Murn's grunt had a touch of disgust to it. "An army commanded by restless, mischievous men... sounds like a disaster."

"Mmm." A thought occurred to me. "And to top it all off, their actions created great resentment. They commanded their companies to get them great hordes of wealth, and took the largest share for themselves, which they did nothing with. Time and time again, they proved to be incompetent, but we weren't prepared to face civil war to destroy them, so they won. It is... an awful thing."

"Sounds like you were already at war," she pointed out grimly. "Only one side was convinced they were at peace."

"I suppose so." I closed my eyes, and I felt a headache coming on, one that had nothing to do with the rain, or overuse of godly powers, one that reminded me of home, of long hours in an office being unable to change anything, until sickness took even that from me. I had never put it in those terms, but after describing it to a warrior general of a primitive society, there was no denying her summary.

"If you were back there now, what would you do differently?"

"As a mortal? I could do nothing. As a god? I would need an army. Or I'd need the power and courage to face armies." As I spoke, I could see, vaguely, an image, a shadow of a dream. "To deny the will of millions, to spit in the face of fates with the weight of centuries behind them." The shadow of me that I saw, or... the shadow of someone else perhaps, but I dreamed it was me, he stood like a superhero, cape flapping in the wind, against a vague, city-sized dream-like monster, like an old Japanese monster movie.

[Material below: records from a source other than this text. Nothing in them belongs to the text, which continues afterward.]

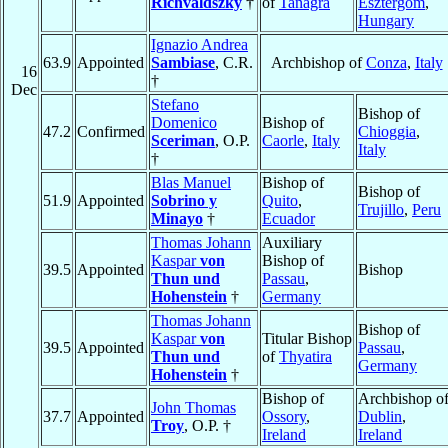
Richvaldszky
†
of
Tanagra
Esztergom
,
Hungary
Ignazio Andrea
63.9
Appointed
Sambiase
, C.R.
Archbishop of
Conza
,
Italy
16
†
Dec
Stefano
Bishop of
Domenico
Bishop of
47.2
Confirmed
Chioggia
,
Sceriman
, O.P.
Caorle
,
Italy
Italy
†
Blas Manuel
Bishop of
Bishop of
51.9
Appointed
Sobrino y
Quito
,
Trujillo
,
Peru
Minayo
†
Ecuador
Thomas Johann
Auxiliary
Kaspar
von
Bishop of
39.5
Appointed
Bishop
Thun und
Passau
,
Hohenstein
†
Germany
Thomas Johann
Bishop of
Kaspar
von
Titular Bishop
39.5
Appointed
Passau
,
Thun und
of
Thyatira
Germany
Hohenstein
†
Bishop of
Archbishop o
John Thomas
37.7
Appointed
Ossory
,
Dublin
,
Troy
, O.P. †
Ireland
Ireland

But more than pictures, it was feelings. The monster was, in the way things were in a dream. And yet... that hero stood not against some kind of metaphor or imaginary creature, but against a force that was, an impossible creation made from the souls and bodies of millions, most against their will.

There, dwelling in a half-dream, mostly unaware of what connection this vision might have to godly powers, I looked at that man in a cape, and I felt love for him, as I had felt love for superheroes as a child. Only a dream... but what a dream.

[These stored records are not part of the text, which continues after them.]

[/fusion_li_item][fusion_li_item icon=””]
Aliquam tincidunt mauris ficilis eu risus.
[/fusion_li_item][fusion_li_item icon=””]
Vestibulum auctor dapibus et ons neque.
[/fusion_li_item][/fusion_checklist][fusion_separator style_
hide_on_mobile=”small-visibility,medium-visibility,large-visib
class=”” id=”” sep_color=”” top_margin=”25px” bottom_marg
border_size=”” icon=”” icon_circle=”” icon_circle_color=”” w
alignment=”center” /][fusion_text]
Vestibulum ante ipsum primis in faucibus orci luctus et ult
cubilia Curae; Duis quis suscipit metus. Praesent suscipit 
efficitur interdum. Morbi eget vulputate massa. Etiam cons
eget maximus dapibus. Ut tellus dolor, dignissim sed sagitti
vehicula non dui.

"It's still that bad, huh?" A voice I had never heard was right over my shoulder, looking at my dream. She felt... natural, like a part of this world I had met a hundred times and never recognized. "Maybe I'll have to force things." She patted me on the shoulder, and it seemed so gentle, even as I recognized the feel of claws against my skin, somehow within the dream. "We'll talk someday soon, Ryan. Of Earth and... fate, perhaps." And then she was gone.

And I slept, wondering if that, too, was only a dream.